Пытаясь переубедить этого самодовольно коптящего небо ортодокса, я прекрасно сознавал всю тщетность лирических и метафизических аргументов, но было в обстановке нашего послеобеденного диспута нечто такое, что побуждало меня выйти за рамки обычной дискуссии. Полуразрушенные плиты патриархальные деревья, остроконечные крыши старинного городка прибежища ведьм и колдунов, обступившие кладбище со всех сторон все это вкупе подвигло меня встать на защиту своего творчества, и вскоре я уже разил врага его собственным оружием. Перейти в контратаку, впрочем, не составило особого труда, поскольку я знал, что Джоэл Мэнтон весьма чувствителен ко всякого рода бабушкиным сказкам и суевериям, которые не принял бы в наши дни всерьез ни один мало-мальски образованный человек. Я говорю о таких поверьях, как, например, то, что после смерти человек может объявляться в самых отдаленных местах или что на окнах навеки запечатлеваются предсмертные образы людей, глядевших в них всю жизнь. Серьезно относиться к тому, о чем шушукаются деревенские старушонки, заявил я прежде всего, ничуть не лучше, чем верить в посмертное существование неких бестелесных субстанций отдельно от их материальных двойников, а также в явления, не укладывающиеся в рамки обычных представлений. Ибо если верно, что мертвец способен передавать свой видимый или осязаемый образ в пространстве (на расстояние в пол-земного шара) и во времени (через века), то как же можно называть нелепыми предположения, что заброшенные дома населены диковинными существами, обладающими органами чувств, или что старые кладбища накапливают в себе разум поколений, чудовищный и бесплотный? И если все те свойства, что мы приписываем душе, не подчиняются никаким физическим законам, то так ли уж невозможно вообразить, что после физической смерти человека продолжает жить некая чисто духовная сущность, принимающая такую форму или скорее бесформенность, которая необходимо должна представляться: наблюдателю чем-то абсолютно и даже именно неименуемым? И вообще, когда размышляешь о подобных вещах, то лучше всего оставить в покое так называемый здравый смысл, который в данном случае означает не что иное, как элементарное отсутствие воображения и гибкости ума. Последнее я высказал Мэнтону тоном дружеской рекомендации.

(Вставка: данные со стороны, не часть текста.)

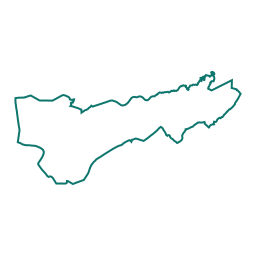 outline of Isidro Fabela, México, Mexico
{"feature_id": "50627088B86808521330602", "entity_name": "Isidro Fabela", "entity_type": "district", "adm_level": 2, "iso_a3": "MEX", "parent_name": "Mexico", "parent_adm1": "México", "projection": "natural_earth1", "projection_center": [-99.413, 19.552], "detail": "fine", "context": "isolated", "style": "outline", "palette": "teal", "viewbox_px": 256, "rotation_deg": 0, "n_neighbors": 0, "source": "geoboundaries", "source_scale": "gbopen_adm2", "svg_char_len": 5706}
<svg xmlns="http://www.w3.org/2000/svg" viewBox="0 0 256 256"><path d="M236.8,89.7L236.5,89.3L231.7,88.0L231.9,80.2L211.6,90.4L208.4,88.8L208.7,88.5L208.3,87.6L209.7,85.0L209.9,84.5L209.9,84.3L210.8,83.0L210.4,82.6L210.8,82.2L211.0,81.9L211.0,81.7L211.3,81.5L211.9,81.2L212.3,81.2L212.6,81.1L212.9,81.1L213.1,81.3L213.4,81.3L213.4,81.1L213.9,80.6L214.0,80.2L214.0,79.7L214.3,79.2L214.3,78.7L214.3,77.7L214.2,77.4L214.0,76.6L213.5,75.7L213.5,75.4L213.8,74.7L214.2,74.3L214.3,73.8L214.3,73.5L214.1,73.2L213.9,73.3L213.6,72.8L213.1,72.2L212.8,72.0L211.8,72.0L211.2,72.4L211.3,72.8L211.4,73.0L211.6,73.1L211.7,73.3L211.9,73.4L212.0,73.7L211.9,74.5L211.7,75.0L211.4,75.4L211.5,75.6L210.3,75.7L209.8,76.6L208.8,75.9L208.2,75.6L205.9,75.1L205.4,75.7L205.7,76.0L204.9,77.0L204.8,76.2L203.1,76.9L203.6,77.9L204.6,77.7L204.4,79.9L204.1,80.1L203.4,79.7L202.6,78.8L201.6,77.8L200.7,77.9L200.9,78.4L201.7,79.6L200.8,79.5L201.1,80.9L199.8,80.5L198.7,82.5L198.1,82.8L197.8,84.2L197.5,84.7L196.9,85.1L196.4,84.8L196.1,84.6L195.8,84.5L195.6,84.5L195.1,84.8L194.7,84.9L193.2,84.7L192.9,84.7L192.7,84.9L192.3,85.3L192.0,85.4L191.4,85.4L190.8,85.4L190.4,85.5L190.1,85.8L189.5,87.0L188.6,87.8L188.4,88.5L188.6,89.6L188.4,89.9L188.2,90.0L187.9,89.7L187.3,89.4L187.0,89.1L187.0,88.2L185.7,87.0L185.6,86.6L186.1,86.1L186.1,85.9L185.6,85.6L184.4,85.7L183.7,85.6L183.3,85.3L183.0,85.4L181.9,86.1L181.7,86.1L181.3,85.9L181.0,86.0L180.6,86.5L180.2,86.7L179.2,87.7L178.0,89.8L177.1,90.4L176.9,90.5L176.5,90.9L175.6,90.7L175.2,90.9L174.7,90.7L174.4,91.0L173.7,90.8L173.5,90.6L173.1,90.9L172.5,91.0L172.3,90.9L171.9,91.0L171.5,90.8L170.6,91.4L170.6,91.5L169.2,92.4L168.8,92.4L168.6,92.1L167.9,91.8L165.9,92.2L165.4,92.1L164.5,92.2L163.1,92.8L162.7,92.5L162.1,92.7L161.6,92.9L159.7,92.4L158.7,93.0L158.4,93.4L158.1,93.5L157.9,94.0L157.3,94.3L156.9,94.7L156.5,94.6L156.1,95.1L155.2,95.6L154.6,96.3L154.4,96.3L154.2,96.2L152.2,96.4L151.8,96.6L151.1,96.9L149.3,98.8L147.7,100.2L147.2,100.1L145.9,100.2L145.3,100.0L144.7,99.5L142.9,97.7L142.4,97.3L141.9,96.9L141.6,96.9L141.2,96.7L140.3,96.4L139.9,96.4L138.9,96.5L138.5,96.6L137.6,97.1L137.2,97.2L136.0,97.2L134.4,96.9L133.4,97.0L132.1,97.5L131.6,97.9L130.3,99.5L128.3,102.4L127.1,103.5L125.2,104.9L124.3,105.1L122.7,105.5L122.0,105.4L121.2,105.2L118.4,103.3L117.9,102.8L116.3,101.9L114.7,101.2L113.9,101.0L112.4,100.5L111.0,100.6L110.1,100.7L106.0,102.2L105.0,102.5L97.5,105.0L95.2,105.7L94.5,106.0L93.9,106.1L92.8,106.6L91.3,105.7L90.3,107.0L88.7,108.0L87.8,109.1L86.0,110.0L84.9,110.3L81.5,112.7L81.3,109.5L79.8,109.0L77.6,108.0L75.4,107.4L73.5,106.7L70.6,106.0L71.3,105.4L71.0,104.5L71.2,104.2L71.0,103.9L71.3,103.5L71.1,102.8L71.9,102.7L72.3,102.2L72.8,102.5L73.2,101.9L74.0,99.9L74.1,99.3L73.7,99.3L73.1,99.6L72.3,99.8L71.0,99.8L70.4,99.7L69.9,99.4L69.7,98.5L69.3,97.6L68.7,97.2L67.5,96.5L67.0,96.3L66.6,96.0L65.7,95.7L63.9,95.1L63.1,95.1L62.7,95.2L62.3,95.3L52.6,100.6L39.6,100.5L30.7,95.5L28.5,96.1L25.7,97.1L24.7,97.3L24.6,97.5L23.0,97.6L18.7,97.7L15.5,98.1L15.4,100.9L15.5,101.7L15.6,103.3L15.7,104.1L15.9,104.7L16.2,107.8L16.7,110.2L17.1,113.5L17.4,115.7L17.9,119.6L18.9,126.5L19.3,128.3L19.5,130.6L17.8,142.2L18.6,142.6L19.3,142.7L20.1,143.0L22.6,144.4L25.3,145.1L26.3,145.3L26.6,145.2L28.1,145.2L29.6,145.3L32.0,145.6L33.9,145.7L35.8,146.0L38.4,147.0L40.4,147.9L40.9,148.2L42.9,149.7L43.1,150.2L43.6,151.1L43.7,151.3L43.8,152.8L43.6,153.8L42.6,156.3L42.2,157.1L40.8,159.4L38.5,162.8L38.2,163.4L38.1,163.7L38.2,164.1L38.8,165.3L41.4,168.9L42.3,170.0L46.1,174.2L47.2,175.9L48.5,176.9L49.2,176.6L49.7,176.6L50.2,176.4L50.8,176.5L51.5,176.8L51.9,177.1L52.9,178.1L53.3,178.7L55.4,182.1L55.8,182.8L56.3,183.5L60.9,183.5L64.3,183.6L66.0,183.4L66.3,183.3L66.6,183.0L67.0,181.7L67.0,181.0L67.9,181.1L72.9,184.0L76.2,182.7L83.9,179.9L88.0,173.6L88.8,171.7L89.6,169.2L90.2,167.5L91.3,165.2L91.4,164.8L91.9,164.4L93.5,162.2L95.1,160.8L96.2,159.5L97.9,158.3L98.3,158.2L99.1,157.6L99.9,157.2L105.5,153.5L114.6,147.9L115.6,147.5L117.3,146.5L120.0,145.4L120.8,145.3L121.1,145.2L121.6,144.8L122.2,144.6L123.1,143.7L123.4,143.3L125.8,141.9L127.7,140.9L128.4,140.6L129.1,140.4L129.8,140.1L130.8,141.2L131.4,141.8L132.0,139.8L132.7,139.7L134.0,139.2L135.8,138.5L143.6,140.9L146.4,139.0L149.7,136.5L150.3,135.9L153.3,133.7L154.7,132.5L156.2,131.3L157.4,130.1L159.0,128.3L160.7,126.9L161.6,127.4L162.3,127.9L163.1,129.2L163.6,130.2L164.5,131.4L165.2,132.5L166.0,134.3L166.1,134.8L167.5,135.8L168.1,135.1L169.2,135.2L169.5,135.4L169.8,135.9L170.0,136.6L170.2,136.9L170.5,137.5L171.1,138.3L171.7,138.6L172.7,139.1L173.1,139.4L173.8,140.5L176.4,142.2L176.9,142.9L177.2,143.0L177.9,142.7L178.4,142.3L179.2,141.9L179.7,141.6L180.6,141.0L181.4,140.2L181.7,139.9L182.3,138.7L182.4,138.0L182.2,136.0L182.2,135.6L182.4,135.0L182.9,134.0L183.2,133.4L185.7,130.1L185.6,129.3L187.9,128.8L189.7,128.0L190.6,127.4L192.1,126.8L192.7,126.7L194.3,125.1L196.8,123.4L197.1,123.2L197.8,122.6L198.5,122.6L199.1,122.4L200.4,122.5L202.4,122.5L204.5,122.0L204.8,122.9L204.8,123.8L207.3,126.0L208.1,126.8L208.3,127.1L208.8,127.5L209.0,127.5L209.1,127.3L209.7,126.2L210.0,125.7L210.7,125.1L211.0,124.9L212.5,124.4L213.4,124.4L213.8,124.5L214.1,124.3L213.8,123.5L213.7,123.0L214.1,121.7L214.8,122.0L215.1,122.0L215.8,121.9L216.2,121.6L216.7,120.9L217.1,120.0L217.3,119.5L217.6,119.2L217.8,119.1L218.8,118.2L219.2,118.0L219.8,117.8L220.3,118.2L220.6,118.2L221.6,117.1L221.9,117.0L222.0,117.1L222.4,117.0L222.7,116.8L223.0,116.5L223.4,115.7L223.8,115.4L223.9,115.0L224.5,114.3L225.3,113.7L226.6,112.3L226.9,111.7L227.2,111.7L229.4,109.2L230.2,109.2L233.3,106.3L233.5,105.8L234.9,104.3L235.1,103.2L235.4,102.6L237.8,99.1L240.6,93.8L237.9,90.6L236.8,90.3L236.7,90.0L236.8,89.7Z" fill="none" stroke="#0f766e" stroke-width="2"/></svg>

День клонился к закату, но нам даже не приходило в голову закругляться с беседой. Мэнтона, похоже, ничуть не тронули мои доводы, и он продолжал оспаривать их с той убежденностью в своей правоте, каковая, вероятно, и принесла ему успех на педагогической ниве. Я же имел в запасе достаточно веские аргументы, чтобы не опасаться поражения. Стемнело, в отдельных окнах замерцали огоньки, но мы не собирались покидать свое удобное место на гробнице. Моего прозаического друга, по-видимому, немало не беспокоила ни глубокая трещина, зияющая в поросшей мхом кирпичной кладке прямо за нашей спиной, ни царивший вокруг кромешный мрак, вызванный тем, что между надгробием, на котором мы расположились, и ближайшей освещенной улицей возвышалось полуразрушенное нежилое здание, выстроенное еще в семнадцатом веке. Здесь, в этой непроглядной тьме, на полуразвалившейся гробнице вблизи заброшенного дома мы вели нескончаемую беседу о неименуемом, и когда Мэнтон наконец устал изрекать колкости, я поведал ему об одном ужасном случае, действительно имевшем место и легшем в основу того из моих рассказов, над которым он более всего смеялся.